(SUPPLIED ENTRIES begins)

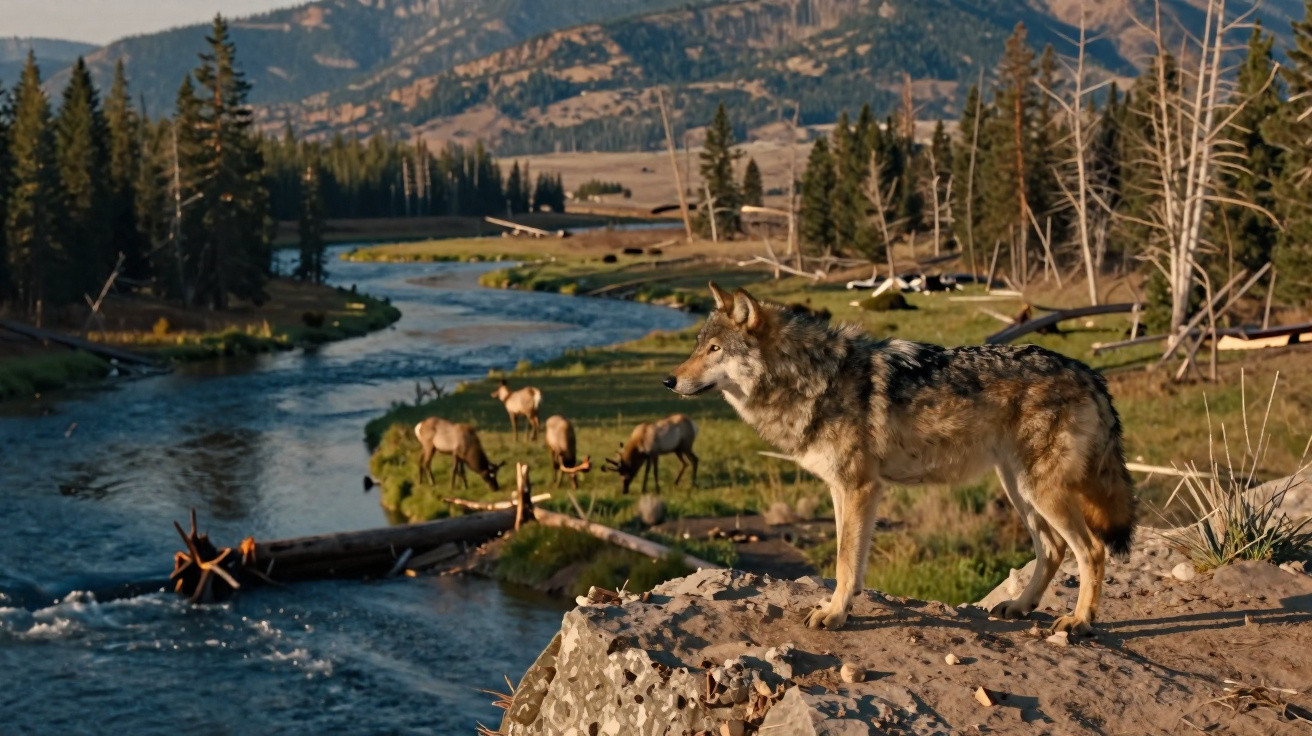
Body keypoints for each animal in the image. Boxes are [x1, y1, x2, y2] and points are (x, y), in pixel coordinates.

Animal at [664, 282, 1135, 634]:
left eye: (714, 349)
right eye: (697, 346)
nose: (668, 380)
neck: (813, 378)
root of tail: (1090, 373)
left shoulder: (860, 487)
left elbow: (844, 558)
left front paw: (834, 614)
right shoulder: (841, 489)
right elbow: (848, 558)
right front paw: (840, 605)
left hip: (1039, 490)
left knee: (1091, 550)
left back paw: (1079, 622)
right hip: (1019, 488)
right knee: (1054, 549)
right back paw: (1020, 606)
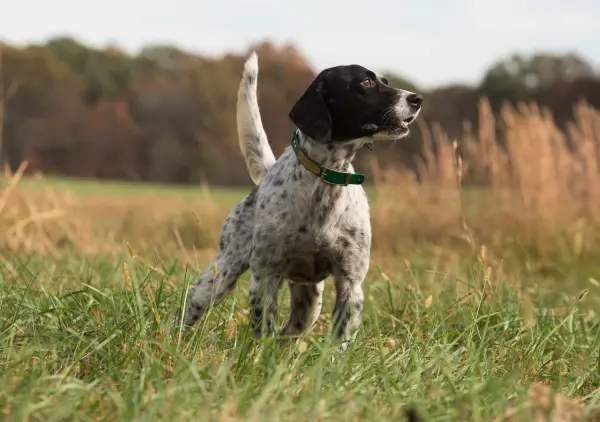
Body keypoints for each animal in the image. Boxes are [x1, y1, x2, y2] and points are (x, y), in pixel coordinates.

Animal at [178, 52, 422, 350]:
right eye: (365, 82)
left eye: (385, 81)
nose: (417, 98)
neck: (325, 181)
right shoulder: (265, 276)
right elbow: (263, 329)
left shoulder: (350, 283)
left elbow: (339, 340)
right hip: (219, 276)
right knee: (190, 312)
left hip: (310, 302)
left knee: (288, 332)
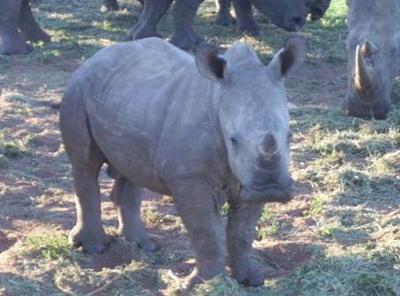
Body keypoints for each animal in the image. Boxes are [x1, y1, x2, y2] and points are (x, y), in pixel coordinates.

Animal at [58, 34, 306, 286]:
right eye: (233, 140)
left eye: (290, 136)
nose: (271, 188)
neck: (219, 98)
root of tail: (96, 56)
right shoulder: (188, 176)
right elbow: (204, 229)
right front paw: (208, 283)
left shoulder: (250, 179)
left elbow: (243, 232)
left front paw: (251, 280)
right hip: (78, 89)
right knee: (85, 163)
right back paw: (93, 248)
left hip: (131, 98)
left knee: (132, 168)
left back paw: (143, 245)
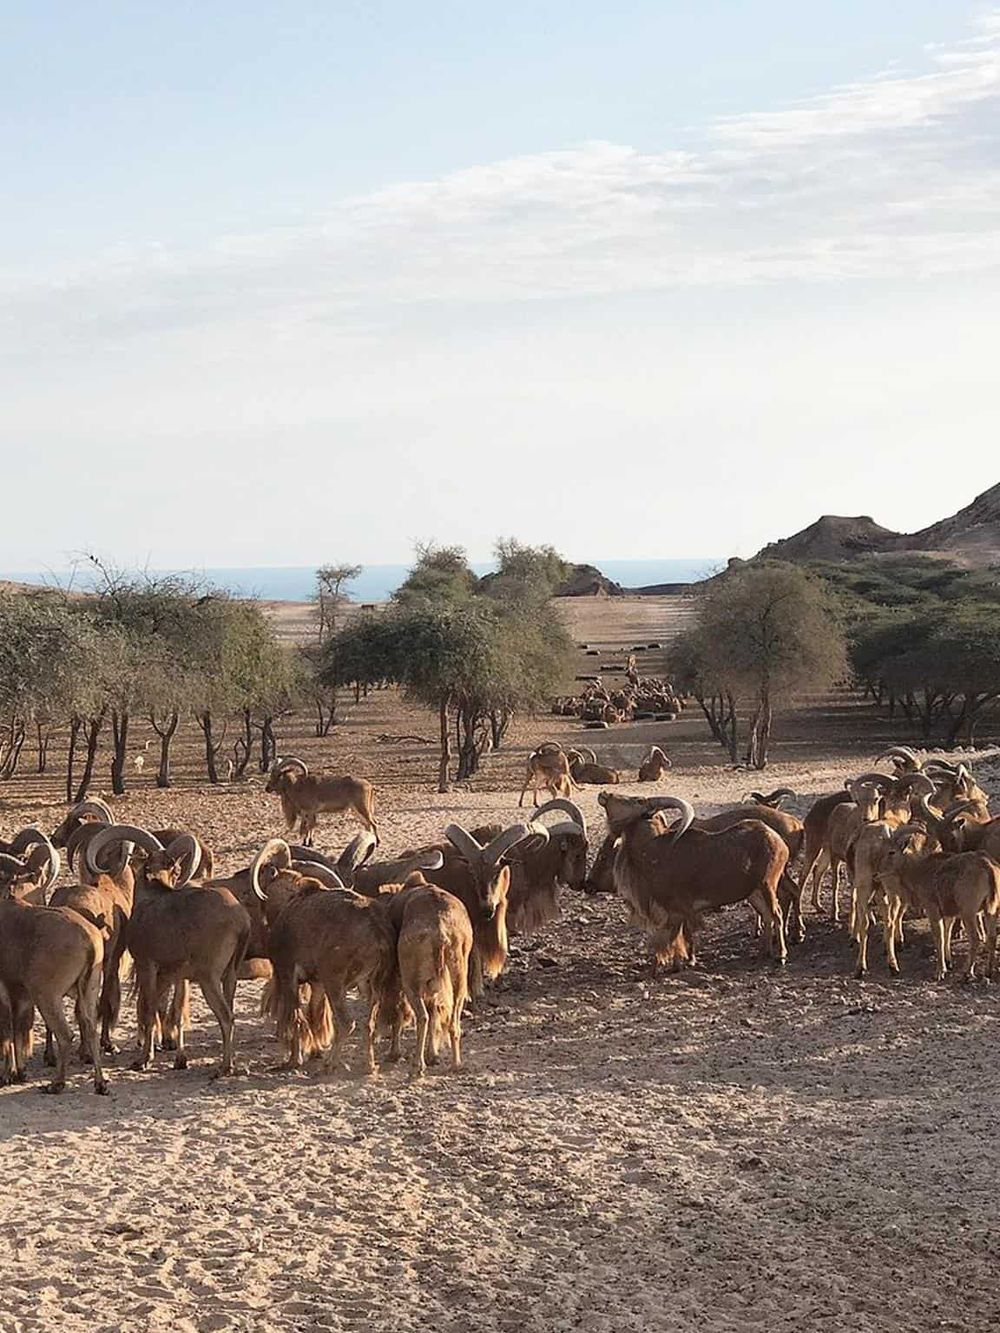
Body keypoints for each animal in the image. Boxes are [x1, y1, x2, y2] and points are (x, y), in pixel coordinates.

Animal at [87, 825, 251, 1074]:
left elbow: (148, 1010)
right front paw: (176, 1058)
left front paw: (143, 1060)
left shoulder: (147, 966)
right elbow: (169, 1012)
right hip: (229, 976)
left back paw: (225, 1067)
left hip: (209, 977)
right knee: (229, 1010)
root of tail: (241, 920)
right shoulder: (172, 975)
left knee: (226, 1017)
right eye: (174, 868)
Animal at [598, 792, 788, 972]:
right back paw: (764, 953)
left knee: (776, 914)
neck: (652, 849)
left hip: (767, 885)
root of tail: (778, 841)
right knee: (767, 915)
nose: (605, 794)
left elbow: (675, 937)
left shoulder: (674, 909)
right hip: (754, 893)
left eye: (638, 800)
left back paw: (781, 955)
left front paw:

(SUPPLIED ENTRIES ends)

(WHAT TO DO):
Every line containing the word "back" must be copied from the material above.

(ANSWER SECTION):
left back paw: (1079, 622)
right back paw: (1020, 606)
right back paw: (93, 248)
left back paw: (143, 245)
left back paw: (225, 1067)
right back paw: (764, 953)
left back paw: (781, 955)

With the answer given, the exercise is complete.